The One About Love (Or Lack Thereof!)

I can’t help it.  Toni Braxton’s Breathe Again- alternating with Color Me Badd’s All for Love- keeps playing inside my head.  Apart from the obvious fact that I’m stuck in a music time warp, I just feel that I’m in a non-Barry Manilow-ish, romantic mood.

I want to love and be loved again.  I miss holding hands, warm hugs, butterfly kisses… the works.  I want long walks on the beach, laughing in the rain.  I miss eating off each other’s plates, as he tucks strands of my hair behind my ear…

Oh dear, this is beginning to sound like something off an online dating site profile!

Personally, I don’t believe that love just happens.   You find love on purpose.  If you want to be a lawyer, you go to law school.  If you want to find love, you look for it- or I guess more appropriately- you make things happen.  It’s not easy, but once you reap the rewards, there are simply no words to describe the joy which comes with it.

I’d probably flunk love school, if there was one.  It’s just been one failed relationship after another.  Despite my conscious efforts to not repeat old mistakes, somehow, things still fall apart.  It’s one of life’s mysteries which I may never have the answers to.

But I guess I won’t give up.  I can’t give up.  Life’s too short for that.  Although bruised all over, I have to get up and just go on.

One foot in front of the other…

Chewing Gum and Love

Forrest Gump said that “Life is like a box of chocolates- you’ll never know what you’re gonna get”.  Love, for me, is like a piece of gum- it starts off hard, then once you chew it, it becomes soft inside your mouth.  It becomes comfortable and adds an element of fun to an otherwise dreary life.   Just like baseball players chewing on a piece of Big League Chew gum during a game, love makes our jobs and life in general feel like a fun game.

I guess I can safely say that I’m at this stage when I’m still looking for that special “gum”.  I’m not actively looking, but am open to the possibility of fun and romance.

It’s nothing short of amazing how life pokes fun at you.  Just when you think you’ve hit rock bottom, along comes somebody to make things look colorful and rosy once again.  You meet someone who does an emotional CPR on you, and jump starts you back into life.  You get a major perspective shift, and a genuine smile begins to show on your face.

**Extracted records:**
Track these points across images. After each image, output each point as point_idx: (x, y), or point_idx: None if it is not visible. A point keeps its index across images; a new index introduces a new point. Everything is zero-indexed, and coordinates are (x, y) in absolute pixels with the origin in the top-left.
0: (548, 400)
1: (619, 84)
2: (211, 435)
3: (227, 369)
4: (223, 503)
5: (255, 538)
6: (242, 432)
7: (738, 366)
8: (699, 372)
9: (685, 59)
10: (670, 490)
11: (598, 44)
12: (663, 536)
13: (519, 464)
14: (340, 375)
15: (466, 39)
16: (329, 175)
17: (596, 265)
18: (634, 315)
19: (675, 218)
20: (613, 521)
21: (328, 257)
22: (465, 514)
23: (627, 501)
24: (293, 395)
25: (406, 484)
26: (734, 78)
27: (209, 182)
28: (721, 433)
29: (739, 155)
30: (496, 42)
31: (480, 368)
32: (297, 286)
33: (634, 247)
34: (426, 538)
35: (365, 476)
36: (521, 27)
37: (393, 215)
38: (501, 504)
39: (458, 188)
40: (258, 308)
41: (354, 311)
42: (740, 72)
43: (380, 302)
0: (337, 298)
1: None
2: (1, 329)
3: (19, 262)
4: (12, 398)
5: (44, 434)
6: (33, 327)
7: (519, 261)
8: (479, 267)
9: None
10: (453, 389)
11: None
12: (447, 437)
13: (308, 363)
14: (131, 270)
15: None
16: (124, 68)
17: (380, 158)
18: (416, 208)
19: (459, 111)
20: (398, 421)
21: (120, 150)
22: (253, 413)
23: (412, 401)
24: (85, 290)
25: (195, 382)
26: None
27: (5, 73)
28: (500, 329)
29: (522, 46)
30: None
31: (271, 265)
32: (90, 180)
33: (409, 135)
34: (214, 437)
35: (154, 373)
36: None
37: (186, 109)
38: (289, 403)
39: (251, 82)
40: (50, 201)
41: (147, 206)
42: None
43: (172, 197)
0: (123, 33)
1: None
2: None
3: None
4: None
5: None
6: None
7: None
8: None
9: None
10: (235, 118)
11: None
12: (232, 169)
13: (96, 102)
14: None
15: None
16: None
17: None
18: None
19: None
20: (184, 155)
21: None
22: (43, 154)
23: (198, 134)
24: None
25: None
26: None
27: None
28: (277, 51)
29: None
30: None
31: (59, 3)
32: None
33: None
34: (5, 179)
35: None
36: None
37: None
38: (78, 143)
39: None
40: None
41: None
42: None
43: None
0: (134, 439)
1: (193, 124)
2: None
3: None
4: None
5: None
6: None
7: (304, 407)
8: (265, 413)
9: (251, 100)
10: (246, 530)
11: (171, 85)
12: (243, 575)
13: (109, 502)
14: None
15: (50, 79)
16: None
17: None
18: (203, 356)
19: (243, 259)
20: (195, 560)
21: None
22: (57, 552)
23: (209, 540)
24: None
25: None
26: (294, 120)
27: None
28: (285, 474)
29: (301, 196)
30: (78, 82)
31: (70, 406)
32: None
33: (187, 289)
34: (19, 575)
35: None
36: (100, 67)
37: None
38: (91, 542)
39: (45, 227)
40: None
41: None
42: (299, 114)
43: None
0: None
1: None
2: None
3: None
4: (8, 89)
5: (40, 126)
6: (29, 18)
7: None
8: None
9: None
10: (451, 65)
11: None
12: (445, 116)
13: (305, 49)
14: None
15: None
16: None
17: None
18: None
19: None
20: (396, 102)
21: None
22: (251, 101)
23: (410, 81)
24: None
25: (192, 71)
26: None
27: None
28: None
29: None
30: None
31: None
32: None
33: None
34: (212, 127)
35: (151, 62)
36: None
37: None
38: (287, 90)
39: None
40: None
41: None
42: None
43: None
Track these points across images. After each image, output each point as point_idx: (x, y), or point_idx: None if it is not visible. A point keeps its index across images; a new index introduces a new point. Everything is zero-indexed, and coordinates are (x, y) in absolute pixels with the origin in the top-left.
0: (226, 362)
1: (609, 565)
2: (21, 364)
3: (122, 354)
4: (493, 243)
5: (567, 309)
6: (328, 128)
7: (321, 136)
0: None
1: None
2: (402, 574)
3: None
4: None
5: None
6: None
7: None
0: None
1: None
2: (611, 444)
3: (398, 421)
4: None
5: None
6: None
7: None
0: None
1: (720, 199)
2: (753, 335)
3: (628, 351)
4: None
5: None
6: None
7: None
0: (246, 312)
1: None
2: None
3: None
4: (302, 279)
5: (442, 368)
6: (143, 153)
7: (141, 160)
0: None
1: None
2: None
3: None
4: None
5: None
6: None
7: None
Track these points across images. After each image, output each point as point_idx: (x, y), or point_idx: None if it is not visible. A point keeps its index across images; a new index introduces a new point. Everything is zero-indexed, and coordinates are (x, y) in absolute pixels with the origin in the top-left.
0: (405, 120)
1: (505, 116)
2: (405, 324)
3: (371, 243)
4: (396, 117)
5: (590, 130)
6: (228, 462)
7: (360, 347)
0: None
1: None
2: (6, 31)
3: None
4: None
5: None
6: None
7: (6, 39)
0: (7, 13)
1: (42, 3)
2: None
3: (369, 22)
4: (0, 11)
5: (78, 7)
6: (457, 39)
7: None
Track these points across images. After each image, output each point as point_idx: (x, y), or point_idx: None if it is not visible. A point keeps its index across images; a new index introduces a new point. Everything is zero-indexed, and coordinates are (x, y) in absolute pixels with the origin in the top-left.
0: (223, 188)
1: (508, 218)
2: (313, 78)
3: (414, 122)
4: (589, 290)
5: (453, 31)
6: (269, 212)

**Task to complete:** In the blog post on love, what does the writer compare love to?

**Final result:** A piece of gum, which starts off hard and becomes soft once you chew it.